┌──

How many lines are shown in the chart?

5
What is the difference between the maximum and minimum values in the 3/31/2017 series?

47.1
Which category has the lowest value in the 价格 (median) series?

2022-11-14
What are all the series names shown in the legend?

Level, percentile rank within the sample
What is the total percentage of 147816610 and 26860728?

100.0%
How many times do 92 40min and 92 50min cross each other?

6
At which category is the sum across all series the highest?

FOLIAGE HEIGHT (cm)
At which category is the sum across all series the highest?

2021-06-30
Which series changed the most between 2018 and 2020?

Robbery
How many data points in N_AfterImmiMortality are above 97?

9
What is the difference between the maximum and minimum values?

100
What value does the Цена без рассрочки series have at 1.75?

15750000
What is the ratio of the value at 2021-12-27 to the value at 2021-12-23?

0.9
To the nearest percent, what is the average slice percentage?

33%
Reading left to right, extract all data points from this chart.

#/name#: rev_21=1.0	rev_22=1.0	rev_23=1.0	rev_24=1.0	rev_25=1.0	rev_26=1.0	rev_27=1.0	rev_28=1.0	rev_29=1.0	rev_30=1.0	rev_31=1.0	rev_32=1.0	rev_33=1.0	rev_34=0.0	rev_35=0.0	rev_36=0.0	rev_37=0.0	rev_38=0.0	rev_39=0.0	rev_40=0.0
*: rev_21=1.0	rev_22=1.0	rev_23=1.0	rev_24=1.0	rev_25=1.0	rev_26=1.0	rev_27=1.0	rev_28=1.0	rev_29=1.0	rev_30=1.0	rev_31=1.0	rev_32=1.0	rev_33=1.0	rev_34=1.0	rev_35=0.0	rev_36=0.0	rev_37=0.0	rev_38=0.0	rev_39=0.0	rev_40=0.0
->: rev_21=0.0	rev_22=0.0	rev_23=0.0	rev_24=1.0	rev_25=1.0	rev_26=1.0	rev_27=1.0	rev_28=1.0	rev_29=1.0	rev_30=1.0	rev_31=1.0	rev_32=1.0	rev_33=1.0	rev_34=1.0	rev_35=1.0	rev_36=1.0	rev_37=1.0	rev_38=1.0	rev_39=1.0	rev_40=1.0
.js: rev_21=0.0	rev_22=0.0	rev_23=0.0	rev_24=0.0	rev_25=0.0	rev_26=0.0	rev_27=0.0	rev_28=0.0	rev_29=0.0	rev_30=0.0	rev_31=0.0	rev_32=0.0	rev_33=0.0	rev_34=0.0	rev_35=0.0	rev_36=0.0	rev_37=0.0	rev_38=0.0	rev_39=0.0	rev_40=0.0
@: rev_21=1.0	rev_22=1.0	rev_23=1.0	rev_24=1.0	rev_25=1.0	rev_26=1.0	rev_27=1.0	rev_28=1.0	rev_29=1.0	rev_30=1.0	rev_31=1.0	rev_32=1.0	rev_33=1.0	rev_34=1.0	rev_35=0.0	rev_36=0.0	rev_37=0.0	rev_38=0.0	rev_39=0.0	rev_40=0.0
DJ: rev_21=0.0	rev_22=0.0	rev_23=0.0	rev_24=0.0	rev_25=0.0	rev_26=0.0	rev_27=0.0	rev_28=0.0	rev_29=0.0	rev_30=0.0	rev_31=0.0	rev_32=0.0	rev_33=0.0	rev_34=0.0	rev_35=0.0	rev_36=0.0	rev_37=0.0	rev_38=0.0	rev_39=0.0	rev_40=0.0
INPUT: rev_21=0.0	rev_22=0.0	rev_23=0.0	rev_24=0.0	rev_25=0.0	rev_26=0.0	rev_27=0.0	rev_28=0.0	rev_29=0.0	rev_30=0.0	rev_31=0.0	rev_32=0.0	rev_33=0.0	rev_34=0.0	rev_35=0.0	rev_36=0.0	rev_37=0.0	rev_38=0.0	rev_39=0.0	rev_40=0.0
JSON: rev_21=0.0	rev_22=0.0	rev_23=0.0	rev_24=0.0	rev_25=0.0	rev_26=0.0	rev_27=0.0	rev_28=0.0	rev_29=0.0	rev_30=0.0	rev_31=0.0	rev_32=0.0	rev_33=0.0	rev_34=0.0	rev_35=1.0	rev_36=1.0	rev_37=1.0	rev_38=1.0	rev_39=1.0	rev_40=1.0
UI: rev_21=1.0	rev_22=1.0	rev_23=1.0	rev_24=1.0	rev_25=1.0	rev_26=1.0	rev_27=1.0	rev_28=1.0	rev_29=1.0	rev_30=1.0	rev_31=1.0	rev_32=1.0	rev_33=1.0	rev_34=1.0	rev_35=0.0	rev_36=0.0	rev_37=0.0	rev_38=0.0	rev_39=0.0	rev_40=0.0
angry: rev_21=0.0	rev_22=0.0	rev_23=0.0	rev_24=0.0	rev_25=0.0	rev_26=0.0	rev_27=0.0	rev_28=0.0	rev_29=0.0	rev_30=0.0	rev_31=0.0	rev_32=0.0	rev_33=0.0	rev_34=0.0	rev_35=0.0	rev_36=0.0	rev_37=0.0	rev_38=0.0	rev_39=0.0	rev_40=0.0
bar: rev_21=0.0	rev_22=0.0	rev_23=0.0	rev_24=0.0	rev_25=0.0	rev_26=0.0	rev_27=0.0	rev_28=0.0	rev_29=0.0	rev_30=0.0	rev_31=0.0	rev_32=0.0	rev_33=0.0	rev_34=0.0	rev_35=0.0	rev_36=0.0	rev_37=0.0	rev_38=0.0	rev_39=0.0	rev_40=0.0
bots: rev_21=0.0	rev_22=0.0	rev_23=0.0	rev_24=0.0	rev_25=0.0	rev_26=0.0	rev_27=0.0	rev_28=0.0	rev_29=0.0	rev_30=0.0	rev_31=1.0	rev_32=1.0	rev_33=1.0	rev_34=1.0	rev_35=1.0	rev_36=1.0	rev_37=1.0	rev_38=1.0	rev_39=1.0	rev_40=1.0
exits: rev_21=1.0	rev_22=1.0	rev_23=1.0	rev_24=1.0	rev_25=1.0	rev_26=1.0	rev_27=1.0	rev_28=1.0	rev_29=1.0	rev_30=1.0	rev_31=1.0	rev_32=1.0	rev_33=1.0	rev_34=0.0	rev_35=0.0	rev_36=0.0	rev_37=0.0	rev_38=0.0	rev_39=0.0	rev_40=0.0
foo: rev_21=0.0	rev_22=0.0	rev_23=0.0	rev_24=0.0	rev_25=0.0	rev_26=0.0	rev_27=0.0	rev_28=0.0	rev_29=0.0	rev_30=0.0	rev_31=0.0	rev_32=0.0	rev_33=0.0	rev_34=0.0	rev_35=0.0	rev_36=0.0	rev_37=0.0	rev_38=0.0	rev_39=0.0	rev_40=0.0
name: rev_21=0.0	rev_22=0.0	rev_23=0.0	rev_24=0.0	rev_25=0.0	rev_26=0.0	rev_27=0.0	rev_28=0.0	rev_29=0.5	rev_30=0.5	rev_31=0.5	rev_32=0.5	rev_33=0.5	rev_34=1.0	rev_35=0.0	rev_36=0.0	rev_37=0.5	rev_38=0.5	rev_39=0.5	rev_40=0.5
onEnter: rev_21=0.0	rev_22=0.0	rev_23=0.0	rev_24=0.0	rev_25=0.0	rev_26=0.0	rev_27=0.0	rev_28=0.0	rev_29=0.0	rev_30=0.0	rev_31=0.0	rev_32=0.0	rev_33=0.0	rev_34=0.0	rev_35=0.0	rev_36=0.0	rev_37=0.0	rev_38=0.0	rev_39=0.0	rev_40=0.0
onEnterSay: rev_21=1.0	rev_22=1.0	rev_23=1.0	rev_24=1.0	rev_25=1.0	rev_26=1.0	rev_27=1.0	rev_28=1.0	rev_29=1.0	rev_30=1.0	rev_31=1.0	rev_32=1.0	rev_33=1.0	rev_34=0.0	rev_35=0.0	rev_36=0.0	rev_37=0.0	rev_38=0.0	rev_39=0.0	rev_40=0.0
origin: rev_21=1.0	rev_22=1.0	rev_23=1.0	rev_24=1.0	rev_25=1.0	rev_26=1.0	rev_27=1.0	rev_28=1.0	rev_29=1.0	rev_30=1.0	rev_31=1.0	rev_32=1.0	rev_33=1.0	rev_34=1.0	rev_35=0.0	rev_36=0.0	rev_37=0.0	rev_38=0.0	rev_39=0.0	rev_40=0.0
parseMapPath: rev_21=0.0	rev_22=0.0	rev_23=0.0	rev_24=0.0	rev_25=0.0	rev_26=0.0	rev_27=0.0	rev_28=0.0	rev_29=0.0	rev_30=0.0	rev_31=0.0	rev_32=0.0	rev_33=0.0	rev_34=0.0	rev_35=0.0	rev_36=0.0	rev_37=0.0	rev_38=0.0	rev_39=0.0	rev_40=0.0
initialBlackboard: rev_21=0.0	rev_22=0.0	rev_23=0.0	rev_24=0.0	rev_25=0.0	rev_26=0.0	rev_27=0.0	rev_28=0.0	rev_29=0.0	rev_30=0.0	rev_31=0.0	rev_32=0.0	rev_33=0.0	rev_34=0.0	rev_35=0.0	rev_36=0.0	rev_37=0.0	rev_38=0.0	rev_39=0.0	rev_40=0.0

└──

> Work to be completed:
Reproduce word for word the part of the entries above that opens with their first line and closes with the line containing "What is the difference between the maximum and minimum values?", including both of those lines.

> Response:
How many lines are shown in the chart?

5
What is the difference between the maximum and minimum values in the 3/31/2017 series?

47.1
Which category has the lowest value in the 价格 (median) series?

2022-11-14
What are all the series names shown in the legend?

Level, percentile rank within the sample
What is the total percentage of 147816610 and 26860728?

100.0%
How many times do 92 40min and 92 50min cross each other?

6
At which category is the sum across all series the highest?

FOLIAGE HEIGHT (cm)
At which category is the sum across all series the highest?

2021-06-30
Which series changed the most between 2018 and 2020?

Robbery
How many data points in N_AfterImmiMortality are above 97?

9
What is the difference between the maximum and minimum values?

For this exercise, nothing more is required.